**Exercise details:**
Search the data below for the word "lines" and copy each line that holds it.

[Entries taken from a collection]
=======

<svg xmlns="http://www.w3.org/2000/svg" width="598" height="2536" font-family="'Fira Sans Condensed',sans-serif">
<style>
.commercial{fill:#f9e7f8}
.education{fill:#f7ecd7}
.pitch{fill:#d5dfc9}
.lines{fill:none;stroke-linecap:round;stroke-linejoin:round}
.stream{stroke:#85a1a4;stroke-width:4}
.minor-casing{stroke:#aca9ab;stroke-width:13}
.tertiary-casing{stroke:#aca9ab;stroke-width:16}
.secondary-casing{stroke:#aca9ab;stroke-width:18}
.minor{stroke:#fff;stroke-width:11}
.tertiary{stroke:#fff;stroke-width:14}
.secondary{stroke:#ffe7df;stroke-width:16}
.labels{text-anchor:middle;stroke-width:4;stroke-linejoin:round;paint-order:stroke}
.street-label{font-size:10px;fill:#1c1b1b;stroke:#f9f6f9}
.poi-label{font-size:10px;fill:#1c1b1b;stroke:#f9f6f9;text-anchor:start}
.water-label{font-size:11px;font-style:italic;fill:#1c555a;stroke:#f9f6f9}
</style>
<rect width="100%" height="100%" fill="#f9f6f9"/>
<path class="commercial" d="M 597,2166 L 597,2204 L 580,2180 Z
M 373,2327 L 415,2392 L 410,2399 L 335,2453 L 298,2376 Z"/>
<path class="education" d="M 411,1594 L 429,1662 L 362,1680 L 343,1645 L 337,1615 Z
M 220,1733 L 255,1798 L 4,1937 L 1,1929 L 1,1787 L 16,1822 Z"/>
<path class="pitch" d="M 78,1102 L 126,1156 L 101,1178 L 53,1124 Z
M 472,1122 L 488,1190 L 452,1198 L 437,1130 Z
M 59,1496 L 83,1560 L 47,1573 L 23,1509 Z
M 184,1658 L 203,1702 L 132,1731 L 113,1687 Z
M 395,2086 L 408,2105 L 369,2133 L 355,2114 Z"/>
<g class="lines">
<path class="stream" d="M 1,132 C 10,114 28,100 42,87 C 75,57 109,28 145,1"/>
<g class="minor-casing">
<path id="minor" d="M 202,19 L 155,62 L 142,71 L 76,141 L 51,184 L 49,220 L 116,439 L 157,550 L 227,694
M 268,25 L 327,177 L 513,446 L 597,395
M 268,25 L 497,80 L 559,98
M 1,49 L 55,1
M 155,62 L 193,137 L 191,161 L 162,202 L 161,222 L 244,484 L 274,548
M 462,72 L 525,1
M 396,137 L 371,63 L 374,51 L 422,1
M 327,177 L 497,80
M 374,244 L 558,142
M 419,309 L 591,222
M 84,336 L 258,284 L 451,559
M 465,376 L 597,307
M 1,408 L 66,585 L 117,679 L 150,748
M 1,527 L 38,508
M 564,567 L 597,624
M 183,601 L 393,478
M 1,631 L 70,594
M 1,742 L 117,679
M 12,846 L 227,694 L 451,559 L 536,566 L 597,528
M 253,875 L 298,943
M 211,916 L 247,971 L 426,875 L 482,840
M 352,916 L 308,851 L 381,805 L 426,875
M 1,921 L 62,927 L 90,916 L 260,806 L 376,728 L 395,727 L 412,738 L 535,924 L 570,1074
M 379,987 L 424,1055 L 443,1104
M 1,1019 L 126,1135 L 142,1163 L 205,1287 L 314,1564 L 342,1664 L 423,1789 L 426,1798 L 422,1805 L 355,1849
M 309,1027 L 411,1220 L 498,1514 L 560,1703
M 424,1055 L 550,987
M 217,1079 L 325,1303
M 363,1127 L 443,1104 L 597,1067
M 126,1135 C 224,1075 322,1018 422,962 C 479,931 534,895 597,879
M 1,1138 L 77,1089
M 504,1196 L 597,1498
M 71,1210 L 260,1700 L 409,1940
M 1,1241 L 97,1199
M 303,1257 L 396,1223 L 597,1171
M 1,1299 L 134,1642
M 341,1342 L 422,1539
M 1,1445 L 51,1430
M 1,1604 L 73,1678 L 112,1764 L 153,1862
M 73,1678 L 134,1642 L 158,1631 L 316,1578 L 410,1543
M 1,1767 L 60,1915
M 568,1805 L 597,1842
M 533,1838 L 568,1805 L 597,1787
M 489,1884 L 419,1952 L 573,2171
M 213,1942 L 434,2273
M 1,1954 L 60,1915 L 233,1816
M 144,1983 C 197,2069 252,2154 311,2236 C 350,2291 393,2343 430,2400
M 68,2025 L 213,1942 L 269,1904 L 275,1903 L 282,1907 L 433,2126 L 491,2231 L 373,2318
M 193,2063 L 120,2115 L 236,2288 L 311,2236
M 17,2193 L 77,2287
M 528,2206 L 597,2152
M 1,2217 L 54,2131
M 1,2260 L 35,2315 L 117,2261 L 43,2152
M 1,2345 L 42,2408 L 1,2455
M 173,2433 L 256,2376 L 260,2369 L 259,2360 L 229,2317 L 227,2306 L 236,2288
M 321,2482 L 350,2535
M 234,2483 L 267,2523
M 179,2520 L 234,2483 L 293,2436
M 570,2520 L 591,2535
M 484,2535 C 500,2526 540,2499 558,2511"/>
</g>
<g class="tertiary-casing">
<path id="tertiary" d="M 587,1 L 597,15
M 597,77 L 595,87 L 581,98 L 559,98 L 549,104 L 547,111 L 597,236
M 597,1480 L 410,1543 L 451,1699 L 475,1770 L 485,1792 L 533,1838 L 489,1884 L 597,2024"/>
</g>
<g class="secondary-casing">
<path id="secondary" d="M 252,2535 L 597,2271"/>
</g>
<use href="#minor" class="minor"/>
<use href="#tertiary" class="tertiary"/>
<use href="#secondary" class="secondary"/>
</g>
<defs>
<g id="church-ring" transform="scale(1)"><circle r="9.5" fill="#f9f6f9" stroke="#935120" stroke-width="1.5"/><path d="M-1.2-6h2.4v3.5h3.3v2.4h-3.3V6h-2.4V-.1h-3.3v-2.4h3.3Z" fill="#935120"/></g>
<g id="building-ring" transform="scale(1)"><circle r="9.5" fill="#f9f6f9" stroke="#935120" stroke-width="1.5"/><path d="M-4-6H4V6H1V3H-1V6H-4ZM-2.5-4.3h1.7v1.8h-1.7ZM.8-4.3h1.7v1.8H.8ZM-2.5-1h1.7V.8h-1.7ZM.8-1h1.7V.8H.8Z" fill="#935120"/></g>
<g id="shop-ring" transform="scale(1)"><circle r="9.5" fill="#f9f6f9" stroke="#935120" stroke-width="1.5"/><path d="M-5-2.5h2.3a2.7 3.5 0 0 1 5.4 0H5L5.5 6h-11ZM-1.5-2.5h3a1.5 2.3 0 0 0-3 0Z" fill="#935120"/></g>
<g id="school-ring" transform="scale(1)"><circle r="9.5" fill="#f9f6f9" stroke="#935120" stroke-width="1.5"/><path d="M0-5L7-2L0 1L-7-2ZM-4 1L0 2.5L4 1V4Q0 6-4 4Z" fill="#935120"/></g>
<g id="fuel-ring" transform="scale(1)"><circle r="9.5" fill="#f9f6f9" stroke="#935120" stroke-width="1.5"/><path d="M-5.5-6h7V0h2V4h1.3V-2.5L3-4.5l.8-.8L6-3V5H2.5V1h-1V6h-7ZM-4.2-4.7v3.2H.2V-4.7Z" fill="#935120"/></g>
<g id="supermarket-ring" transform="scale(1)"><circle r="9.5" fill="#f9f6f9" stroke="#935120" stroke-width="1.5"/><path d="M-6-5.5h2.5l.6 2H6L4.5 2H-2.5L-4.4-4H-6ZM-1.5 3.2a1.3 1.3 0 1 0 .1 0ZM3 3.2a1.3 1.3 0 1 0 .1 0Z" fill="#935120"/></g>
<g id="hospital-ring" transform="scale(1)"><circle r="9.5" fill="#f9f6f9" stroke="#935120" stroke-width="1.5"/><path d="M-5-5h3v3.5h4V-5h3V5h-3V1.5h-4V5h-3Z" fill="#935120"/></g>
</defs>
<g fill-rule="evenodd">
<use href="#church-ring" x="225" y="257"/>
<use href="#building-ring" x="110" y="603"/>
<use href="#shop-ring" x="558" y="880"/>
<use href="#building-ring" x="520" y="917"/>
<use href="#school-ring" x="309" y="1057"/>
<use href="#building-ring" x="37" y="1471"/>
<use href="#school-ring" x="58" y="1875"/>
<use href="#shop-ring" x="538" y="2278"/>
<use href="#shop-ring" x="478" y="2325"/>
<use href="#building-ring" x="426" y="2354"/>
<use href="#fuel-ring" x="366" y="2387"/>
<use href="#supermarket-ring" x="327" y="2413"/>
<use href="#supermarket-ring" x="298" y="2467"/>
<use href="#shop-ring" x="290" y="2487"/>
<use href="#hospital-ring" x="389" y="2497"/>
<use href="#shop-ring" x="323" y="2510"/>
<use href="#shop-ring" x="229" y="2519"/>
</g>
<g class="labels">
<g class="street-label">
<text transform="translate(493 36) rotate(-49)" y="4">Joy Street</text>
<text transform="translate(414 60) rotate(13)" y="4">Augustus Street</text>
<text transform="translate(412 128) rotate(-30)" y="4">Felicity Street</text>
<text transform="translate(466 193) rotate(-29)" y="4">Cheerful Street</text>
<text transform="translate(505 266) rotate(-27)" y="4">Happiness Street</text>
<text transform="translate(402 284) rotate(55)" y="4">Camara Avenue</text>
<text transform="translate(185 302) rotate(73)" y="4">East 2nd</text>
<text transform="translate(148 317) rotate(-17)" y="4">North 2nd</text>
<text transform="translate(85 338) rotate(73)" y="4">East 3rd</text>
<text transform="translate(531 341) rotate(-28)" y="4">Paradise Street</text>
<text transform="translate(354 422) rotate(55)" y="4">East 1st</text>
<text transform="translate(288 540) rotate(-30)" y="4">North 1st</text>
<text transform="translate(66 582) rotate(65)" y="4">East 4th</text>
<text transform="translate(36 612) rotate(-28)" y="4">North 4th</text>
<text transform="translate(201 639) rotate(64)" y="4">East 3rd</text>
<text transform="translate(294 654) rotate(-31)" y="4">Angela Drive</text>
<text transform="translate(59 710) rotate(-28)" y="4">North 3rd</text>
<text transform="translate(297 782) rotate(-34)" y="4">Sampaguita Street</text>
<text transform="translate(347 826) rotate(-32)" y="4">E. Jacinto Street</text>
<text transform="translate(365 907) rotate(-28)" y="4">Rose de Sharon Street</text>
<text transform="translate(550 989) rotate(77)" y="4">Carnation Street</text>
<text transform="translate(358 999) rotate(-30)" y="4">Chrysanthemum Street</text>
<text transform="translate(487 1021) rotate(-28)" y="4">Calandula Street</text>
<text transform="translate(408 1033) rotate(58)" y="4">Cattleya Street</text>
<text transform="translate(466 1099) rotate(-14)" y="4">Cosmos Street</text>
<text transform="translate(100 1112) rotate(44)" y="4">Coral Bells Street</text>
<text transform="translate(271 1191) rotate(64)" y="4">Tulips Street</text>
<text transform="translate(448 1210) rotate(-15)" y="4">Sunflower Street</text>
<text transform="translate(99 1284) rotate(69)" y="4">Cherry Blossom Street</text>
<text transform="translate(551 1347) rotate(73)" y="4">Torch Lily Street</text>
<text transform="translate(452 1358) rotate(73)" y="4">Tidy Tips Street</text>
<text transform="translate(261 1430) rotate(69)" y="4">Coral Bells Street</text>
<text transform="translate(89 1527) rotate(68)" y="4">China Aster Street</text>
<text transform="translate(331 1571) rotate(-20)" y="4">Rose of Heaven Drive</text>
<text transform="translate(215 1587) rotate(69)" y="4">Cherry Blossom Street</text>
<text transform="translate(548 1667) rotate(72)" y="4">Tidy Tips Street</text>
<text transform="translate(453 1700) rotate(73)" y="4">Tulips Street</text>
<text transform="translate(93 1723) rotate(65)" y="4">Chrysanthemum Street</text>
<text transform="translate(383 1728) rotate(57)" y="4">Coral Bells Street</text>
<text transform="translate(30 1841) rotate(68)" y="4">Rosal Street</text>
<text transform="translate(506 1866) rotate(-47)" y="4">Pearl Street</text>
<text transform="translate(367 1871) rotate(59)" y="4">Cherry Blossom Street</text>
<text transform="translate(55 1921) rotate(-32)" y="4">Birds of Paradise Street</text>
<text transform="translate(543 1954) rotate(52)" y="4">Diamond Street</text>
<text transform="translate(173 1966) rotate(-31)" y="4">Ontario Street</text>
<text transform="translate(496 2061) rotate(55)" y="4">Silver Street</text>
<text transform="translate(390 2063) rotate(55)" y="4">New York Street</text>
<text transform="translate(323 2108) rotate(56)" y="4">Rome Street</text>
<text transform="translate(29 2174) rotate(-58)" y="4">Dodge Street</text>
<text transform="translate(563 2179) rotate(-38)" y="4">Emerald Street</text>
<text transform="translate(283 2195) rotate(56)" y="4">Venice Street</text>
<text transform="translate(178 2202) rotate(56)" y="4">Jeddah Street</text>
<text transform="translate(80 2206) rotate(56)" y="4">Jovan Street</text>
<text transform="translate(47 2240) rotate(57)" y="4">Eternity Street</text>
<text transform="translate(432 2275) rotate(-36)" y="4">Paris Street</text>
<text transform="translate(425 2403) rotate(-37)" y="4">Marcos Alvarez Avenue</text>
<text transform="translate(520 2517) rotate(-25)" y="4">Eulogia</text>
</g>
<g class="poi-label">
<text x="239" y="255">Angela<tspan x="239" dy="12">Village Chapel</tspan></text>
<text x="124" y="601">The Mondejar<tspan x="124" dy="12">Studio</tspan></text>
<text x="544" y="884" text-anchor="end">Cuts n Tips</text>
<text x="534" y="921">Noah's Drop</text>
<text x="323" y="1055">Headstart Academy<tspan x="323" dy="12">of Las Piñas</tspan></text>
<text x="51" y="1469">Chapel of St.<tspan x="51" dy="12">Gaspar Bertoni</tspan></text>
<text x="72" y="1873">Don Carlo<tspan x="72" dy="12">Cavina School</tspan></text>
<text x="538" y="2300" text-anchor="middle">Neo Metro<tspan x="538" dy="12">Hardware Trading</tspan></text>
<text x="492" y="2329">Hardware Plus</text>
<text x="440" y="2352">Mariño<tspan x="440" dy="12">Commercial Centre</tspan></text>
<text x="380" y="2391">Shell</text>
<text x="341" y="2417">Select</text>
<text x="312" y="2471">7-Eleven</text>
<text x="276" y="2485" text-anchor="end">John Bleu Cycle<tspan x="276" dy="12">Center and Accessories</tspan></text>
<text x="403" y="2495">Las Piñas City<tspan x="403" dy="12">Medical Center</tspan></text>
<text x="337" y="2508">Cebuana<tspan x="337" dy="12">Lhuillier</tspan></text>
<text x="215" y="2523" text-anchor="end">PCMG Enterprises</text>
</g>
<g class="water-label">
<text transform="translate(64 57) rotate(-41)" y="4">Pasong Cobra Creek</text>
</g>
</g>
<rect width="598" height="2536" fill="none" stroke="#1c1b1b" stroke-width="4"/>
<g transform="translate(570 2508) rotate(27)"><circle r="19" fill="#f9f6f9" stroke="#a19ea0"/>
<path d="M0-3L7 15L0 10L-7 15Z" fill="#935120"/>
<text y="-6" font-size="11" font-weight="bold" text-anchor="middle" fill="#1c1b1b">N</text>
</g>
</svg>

=======

**Finished exercise:**
.lines{fill:none;stroke-linecap:round;stroke-linejoin:round}
<g class="lines">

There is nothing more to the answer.